After a recent surge in Covid-19 cases on the Vineyard, health agents reported 73 new positive tests this week — a slight downturn from the week prior but continuing a major increase from earlier in March.

The 73 new confirmed cases came between Sunday, April 4 and Saturday, April 10, according to health agents. There have now been nearly 180 new Covid-19 cases in the past 14 days after 101 cases were reported last week — the highest total since the pandemic began.

Of the 73 new cases, 51 were tested at the Martha’s Vineyard Hospital, 18 at TestMV and four at other providers. Health agents said 54 of the cases are symptomatic patients, 10 are asymptomatic, and 14 are unknown.

There are currently 88 active cases of Covid-19 on the Vineyard. Health agents did not report any new clusters of the virus.

According to an online update from the hospital, two patients are currently hospitalized with the virus. Hospital officials did not immediately respond to a request for comment on the condition of the patients.

In an impromptu news briefing on Friday, hospital officials confirmed that three of the six samples sent to the state epidemiology lab for testing came back positive for the B.1.1.7 variant first detected in the United Kingdom. Two of the six results are still pending.

The variant is more contagious and can lead to sicker patients than the original strain of the virus.

Meanwhile, an update on the hospital website said 598 vaccine appointments became available Monday afternoon for Thursday, Friday and Saturday of the upcoming week. Appointments were still available by 5:10 p.m. Monday.

Vaccine eligibility is set to expand to all state residents over the age of 16 on April 17, increasing the pool of eligible Island residents by approximately 9,000, according to census data.

The hospital schedules vaccine appointments bi-weekly, on Saturdays at 8 a.m. and Mondays at 5 p.m. Currently, eligible patients can go to to schedule an appointment.

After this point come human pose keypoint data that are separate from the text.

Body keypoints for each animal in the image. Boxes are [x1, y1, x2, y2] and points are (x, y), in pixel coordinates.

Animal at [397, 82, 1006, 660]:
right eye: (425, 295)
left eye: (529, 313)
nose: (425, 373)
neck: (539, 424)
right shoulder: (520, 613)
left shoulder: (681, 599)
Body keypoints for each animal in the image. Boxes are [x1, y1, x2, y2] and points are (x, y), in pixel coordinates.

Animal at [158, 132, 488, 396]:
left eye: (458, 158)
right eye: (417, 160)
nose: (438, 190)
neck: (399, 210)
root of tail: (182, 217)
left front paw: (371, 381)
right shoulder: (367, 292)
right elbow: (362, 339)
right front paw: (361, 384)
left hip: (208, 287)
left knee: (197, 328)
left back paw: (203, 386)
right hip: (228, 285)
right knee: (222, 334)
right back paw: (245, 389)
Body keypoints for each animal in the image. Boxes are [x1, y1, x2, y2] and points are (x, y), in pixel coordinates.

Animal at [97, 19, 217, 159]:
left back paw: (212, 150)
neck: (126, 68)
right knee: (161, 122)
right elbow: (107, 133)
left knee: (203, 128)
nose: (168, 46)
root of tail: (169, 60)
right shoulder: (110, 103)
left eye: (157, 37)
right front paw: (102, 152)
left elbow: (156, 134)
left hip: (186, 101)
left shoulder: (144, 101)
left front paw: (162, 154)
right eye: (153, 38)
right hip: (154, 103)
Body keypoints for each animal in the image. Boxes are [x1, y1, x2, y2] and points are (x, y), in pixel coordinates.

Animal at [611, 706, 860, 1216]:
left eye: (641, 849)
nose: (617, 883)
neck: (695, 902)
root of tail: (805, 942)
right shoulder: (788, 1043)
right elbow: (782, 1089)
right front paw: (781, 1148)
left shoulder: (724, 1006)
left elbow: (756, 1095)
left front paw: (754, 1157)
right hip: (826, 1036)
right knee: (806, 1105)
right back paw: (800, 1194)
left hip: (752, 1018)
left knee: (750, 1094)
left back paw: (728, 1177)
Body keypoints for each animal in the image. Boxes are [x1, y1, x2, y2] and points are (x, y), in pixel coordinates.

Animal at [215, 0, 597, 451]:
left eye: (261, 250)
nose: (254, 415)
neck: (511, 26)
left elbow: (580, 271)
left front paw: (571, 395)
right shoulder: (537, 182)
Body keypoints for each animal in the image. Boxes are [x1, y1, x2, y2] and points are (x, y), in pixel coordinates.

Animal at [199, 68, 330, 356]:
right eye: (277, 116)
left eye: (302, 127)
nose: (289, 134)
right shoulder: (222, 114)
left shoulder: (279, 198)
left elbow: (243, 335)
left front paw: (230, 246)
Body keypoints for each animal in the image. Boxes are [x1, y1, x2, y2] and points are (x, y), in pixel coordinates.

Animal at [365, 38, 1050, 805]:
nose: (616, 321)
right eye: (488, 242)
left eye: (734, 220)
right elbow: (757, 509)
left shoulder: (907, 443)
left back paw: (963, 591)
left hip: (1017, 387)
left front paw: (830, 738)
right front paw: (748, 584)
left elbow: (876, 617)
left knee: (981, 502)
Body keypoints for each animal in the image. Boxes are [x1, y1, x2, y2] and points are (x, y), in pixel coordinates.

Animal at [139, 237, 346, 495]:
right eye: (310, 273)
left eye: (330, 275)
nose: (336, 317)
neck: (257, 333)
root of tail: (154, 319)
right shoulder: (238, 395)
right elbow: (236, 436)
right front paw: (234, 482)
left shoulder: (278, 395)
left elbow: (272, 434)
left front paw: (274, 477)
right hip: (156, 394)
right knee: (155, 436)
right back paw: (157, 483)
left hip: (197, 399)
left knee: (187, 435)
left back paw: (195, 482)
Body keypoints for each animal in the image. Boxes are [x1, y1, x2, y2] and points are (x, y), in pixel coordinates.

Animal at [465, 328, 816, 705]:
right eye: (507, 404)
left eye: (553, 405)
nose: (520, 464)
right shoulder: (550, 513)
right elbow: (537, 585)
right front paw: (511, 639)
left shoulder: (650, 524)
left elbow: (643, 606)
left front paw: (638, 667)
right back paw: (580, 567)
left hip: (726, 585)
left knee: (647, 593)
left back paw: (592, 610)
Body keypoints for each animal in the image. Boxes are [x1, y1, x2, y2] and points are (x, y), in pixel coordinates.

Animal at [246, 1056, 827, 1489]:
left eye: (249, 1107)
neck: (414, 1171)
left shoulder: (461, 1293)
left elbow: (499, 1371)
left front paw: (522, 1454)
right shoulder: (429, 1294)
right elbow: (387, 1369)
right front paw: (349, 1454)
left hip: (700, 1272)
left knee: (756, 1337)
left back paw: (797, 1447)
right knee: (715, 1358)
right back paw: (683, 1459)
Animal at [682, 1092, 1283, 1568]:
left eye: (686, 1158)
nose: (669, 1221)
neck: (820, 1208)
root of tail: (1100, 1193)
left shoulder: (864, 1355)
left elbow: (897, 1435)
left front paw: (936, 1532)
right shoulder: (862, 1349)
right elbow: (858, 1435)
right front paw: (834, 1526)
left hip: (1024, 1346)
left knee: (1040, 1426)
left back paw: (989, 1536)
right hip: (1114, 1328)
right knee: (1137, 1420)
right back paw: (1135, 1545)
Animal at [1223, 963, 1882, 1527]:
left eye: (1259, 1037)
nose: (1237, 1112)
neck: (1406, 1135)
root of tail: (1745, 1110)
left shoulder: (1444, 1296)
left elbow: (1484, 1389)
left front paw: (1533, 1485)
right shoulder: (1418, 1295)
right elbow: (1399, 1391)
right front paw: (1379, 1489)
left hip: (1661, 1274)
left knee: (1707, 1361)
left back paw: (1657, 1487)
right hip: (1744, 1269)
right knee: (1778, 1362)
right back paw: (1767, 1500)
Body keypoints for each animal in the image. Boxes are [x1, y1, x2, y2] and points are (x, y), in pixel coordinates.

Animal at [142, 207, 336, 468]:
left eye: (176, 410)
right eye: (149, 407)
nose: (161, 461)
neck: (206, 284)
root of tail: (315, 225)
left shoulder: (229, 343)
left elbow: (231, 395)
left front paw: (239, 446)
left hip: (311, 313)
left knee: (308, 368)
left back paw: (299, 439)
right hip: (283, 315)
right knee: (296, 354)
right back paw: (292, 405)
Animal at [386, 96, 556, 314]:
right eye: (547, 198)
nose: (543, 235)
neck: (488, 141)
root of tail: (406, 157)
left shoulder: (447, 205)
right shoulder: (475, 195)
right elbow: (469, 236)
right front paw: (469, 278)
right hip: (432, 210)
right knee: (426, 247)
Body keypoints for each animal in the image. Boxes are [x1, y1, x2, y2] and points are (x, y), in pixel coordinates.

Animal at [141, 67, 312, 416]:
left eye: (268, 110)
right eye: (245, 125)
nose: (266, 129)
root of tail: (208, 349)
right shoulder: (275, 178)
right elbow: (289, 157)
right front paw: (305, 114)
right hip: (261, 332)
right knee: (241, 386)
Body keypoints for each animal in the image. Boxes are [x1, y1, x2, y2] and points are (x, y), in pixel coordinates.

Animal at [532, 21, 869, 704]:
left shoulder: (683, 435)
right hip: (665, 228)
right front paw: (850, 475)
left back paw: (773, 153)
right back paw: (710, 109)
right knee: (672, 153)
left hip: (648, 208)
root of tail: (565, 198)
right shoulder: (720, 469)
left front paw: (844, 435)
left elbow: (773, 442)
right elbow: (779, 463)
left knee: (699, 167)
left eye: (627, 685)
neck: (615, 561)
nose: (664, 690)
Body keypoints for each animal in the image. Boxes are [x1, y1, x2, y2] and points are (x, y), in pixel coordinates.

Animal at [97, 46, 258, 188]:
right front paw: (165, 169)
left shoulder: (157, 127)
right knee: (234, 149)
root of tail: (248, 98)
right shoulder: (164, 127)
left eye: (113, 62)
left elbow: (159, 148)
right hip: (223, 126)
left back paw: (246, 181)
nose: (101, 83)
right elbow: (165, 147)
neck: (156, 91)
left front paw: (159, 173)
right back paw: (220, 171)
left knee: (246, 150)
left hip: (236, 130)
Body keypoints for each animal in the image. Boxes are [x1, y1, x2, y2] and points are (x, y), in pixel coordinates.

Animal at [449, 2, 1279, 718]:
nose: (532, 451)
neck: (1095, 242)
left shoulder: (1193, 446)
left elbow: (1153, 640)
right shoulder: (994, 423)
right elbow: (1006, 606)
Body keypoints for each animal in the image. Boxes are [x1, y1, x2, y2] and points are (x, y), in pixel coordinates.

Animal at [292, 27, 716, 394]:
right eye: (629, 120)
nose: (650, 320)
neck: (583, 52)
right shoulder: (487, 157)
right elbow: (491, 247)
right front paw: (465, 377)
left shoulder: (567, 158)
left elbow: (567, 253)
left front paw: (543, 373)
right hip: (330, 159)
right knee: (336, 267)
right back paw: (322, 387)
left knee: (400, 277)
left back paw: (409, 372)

Online registration has been filling quickly, as all state residents 55 or older are eligible for shots and the hospital continues to receive about 1,300 vaccine doses per week.

The Island vaccine program has slowed since February, as federal supply chain issues and distribution priorities have hampered the rollout and left first-dose vaccine appointments in short supply. The hospital has stated that most of its state-allocated vaccine doses have gone to second-shot doses in the past weeks.

According to the state Department of Public Health, 44 per cent of Dukes County has received a first-dose vaccine shot. Nantucket and Barnstable lead the state, at 46 and 50 per cent respectively, with Dukes County trailing.